— Task instructions —
A faithful transcription of all the entries below is needed, without the pictures.

— Input data —
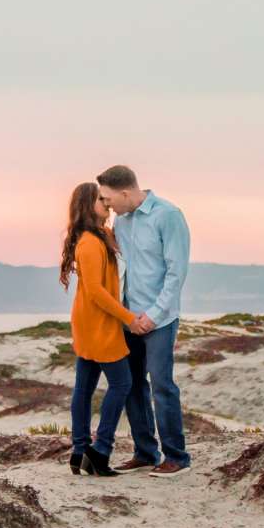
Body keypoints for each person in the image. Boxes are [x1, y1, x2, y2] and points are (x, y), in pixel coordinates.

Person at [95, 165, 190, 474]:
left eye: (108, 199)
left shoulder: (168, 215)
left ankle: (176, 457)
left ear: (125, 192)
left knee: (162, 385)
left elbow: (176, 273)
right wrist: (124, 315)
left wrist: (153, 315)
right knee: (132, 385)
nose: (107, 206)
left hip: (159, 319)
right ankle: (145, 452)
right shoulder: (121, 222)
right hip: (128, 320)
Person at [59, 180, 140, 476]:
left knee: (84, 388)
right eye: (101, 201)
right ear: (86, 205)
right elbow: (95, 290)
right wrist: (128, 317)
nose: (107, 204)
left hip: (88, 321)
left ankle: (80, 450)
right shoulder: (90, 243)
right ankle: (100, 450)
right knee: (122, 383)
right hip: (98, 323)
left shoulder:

— Answer for this exercise —
Body keypoints for each person in the image. Boxes are [x1, y1, x2, y2] and points are (x, y), in pixel coordinates.

Person at [95, 165, 190, 474]:
left eye: (108, 199)
left shoulder: (168, 215)
left ankle: (176, 457)
left ear: (125, 192)
left knee: (162, 385)
left elbow: (176, 273)
right wrist: (124, 315)
left wrist: (153, 315)
right knee: (132, 385)
nose: (107, 206)
left hip: (159, 319)
right ankle: (145, 452)
right shoulder: (121, 222)
right hip: (128, 320)
Person at [59, 180, 140, 476]:
left knee: (84, 388)
right eye: (101, 201)
right ear: (86, 205)
right elbow: (95, 290)
right wrist: (128, 317)
nose: (107, 204)
left hip: (88, 321)
left ankle: (80, 450)
right shoulder: (90, 243)
right ankle: (100, 450)
right knee: (122, 383)
right hip: (98, 323)
left shoulder:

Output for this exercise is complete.